___ Data supplied ___

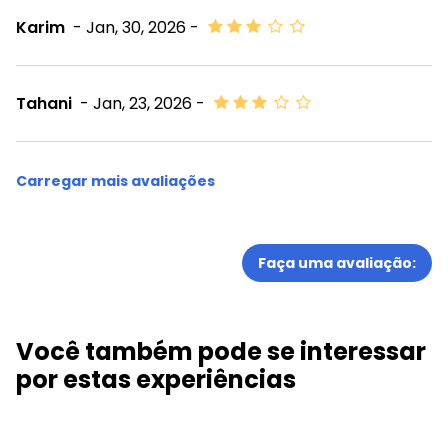
Karim
- Jan, 30, 2026 -
Tahani
- Jan, 23, 2026 -
Carregar mais avaliações
Faça uma avaliação:
Você também pode se interessar
por estas experiências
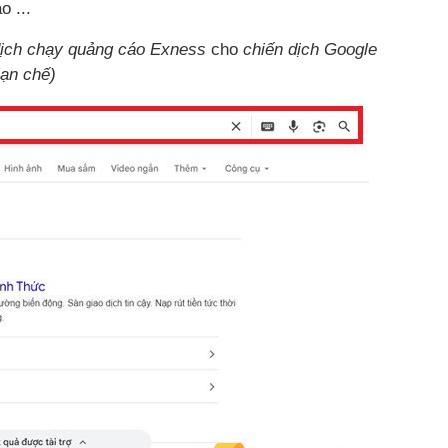
o ...
dịch chạy quảng cáo Exness
cho
chiến dịch Google
ạn chế)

___

(Exercise objective)
All lines above that contain "dịch" are required in the answer.

(Task answer)
dịch chạy quảng cáo Exness
chiến dịch Google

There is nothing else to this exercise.